Hierarchies of Reward Machines
This work addresses the challenge of complex task decomposition in reinforcement learning for agents, though it is incremental as it builds on existing reward machines and options frameworks.
The authors tackled the problem of long-horizon and sparse reward tasks in reinforcement learning by introducing hierarchies of reward machines (HRMs), which abstract subtask structures through composition, and showed that exploiting a handcrafted HRM leads to faster convergence and that learning an HRM is feasible where flat representations are not.
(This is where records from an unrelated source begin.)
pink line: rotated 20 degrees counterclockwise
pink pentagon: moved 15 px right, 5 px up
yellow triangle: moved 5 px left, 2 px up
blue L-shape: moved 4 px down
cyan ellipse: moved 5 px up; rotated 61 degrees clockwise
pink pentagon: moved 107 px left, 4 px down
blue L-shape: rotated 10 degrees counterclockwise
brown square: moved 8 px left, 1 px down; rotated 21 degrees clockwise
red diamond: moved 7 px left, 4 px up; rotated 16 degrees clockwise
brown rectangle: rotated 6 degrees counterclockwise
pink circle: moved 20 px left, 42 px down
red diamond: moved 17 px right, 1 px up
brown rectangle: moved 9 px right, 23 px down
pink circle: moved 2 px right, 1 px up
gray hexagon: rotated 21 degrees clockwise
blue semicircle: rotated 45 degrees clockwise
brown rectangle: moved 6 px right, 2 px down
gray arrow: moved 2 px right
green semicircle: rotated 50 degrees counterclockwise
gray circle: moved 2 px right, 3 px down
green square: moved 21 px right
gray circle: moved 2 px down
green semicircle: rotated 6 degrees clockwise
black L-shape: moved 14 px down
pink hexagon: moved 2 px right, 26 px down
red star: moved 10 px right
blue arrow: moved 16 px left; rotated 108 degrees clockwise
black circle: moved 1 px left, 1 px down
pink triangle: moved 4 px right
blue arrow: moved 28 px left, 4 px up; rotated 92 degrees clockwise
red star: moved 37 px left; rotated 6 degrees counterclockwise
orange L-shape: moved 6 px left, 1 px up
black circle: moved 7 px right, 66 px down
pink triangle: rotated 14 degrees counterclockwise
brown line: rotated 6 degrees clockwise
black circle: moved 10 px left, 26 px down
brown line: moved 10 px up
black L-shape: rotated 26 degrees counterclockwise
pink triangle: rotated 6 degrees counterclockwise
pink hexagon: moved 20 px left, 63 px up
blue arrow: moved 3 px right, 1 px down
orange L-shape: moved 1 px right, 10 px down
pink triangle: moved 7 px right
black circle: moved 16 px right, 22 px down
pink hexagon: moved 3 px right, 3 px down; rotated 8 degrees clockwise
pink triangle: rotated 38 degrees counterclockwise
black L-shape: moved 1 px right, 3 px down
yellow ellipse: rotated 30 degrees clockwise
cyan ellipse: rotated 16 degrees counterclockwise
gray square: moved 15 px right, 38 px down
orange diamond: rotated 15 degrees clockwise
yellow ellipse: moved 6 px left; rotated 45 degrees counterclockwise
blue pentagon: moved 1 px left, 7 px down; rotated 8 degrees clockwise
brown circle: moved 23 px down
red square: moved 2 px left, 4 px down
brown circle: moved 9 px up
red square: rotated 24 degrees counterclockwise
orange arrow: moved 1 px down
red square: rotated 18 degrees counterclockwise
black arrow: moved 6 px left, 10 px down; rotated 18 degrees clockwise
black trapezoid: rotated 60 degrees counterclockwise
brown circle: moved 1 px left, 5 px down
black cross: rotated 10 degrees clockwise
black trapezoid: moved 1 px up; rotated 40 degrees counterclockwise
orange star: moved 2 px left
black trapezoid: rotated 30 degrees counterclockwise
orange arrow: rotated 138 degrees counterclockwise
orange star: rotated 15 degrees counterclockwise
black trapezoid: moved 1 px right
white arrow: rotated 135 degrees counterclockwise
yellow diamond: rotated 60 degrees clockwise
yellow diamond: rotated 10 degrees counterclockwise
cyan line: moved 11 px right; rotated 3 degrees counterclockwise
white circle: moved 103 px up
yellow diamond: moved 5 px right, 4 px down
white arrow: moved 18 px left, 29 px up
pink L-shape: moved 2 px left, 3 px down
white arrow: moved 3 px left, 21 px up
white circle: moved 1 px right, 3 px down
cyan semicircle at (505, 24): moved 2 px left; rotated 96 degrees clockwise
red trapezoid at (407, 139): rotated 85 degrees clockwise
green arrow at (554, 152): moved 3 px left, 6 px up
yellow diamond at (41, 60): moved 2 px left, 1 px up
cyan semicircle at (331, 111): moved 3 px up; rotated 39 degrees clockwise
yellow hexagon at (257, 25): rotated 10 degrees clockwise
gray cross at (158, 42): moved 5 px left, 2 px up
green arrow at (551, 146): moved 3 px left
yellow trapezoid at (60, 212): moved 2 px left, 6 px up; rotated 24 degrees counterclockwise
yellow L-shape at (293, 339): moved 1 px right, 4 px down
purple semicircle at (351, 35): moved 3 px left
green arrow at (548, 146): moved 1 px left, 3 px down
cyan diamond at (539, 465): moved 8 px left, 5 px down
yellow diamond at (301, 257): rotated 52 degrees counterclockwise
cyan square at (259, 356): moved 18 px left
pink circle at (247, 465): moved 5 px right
Reward machines (RMs) are a recent formalism for representing the reward function of a reinforcement learning task through a finite-state machine whose edges encode subgoals of the task using high-level events. The structure of RMs enables the decomposition of a task into simpler and independently solvable subtasks that help tackle long-horizon and/or sparse reward tasks. We propose a formalism for further abstracting the subtask structure by endowing an RM with the ability to call other RMs, thus composing a hierarchy of RMs (HRM). We exploit HRMs by treating each call to an RM as an independently solvable subtask using the options framework, and describe a curriculum-based method to learn HRMs from traces observed by the agent. Our experiments reveal that exploiting a handcrafted HRM leads to faster convergence than with a flat HRM, and that learning an HRM is feasible in cases where its equivalent flat representation is not.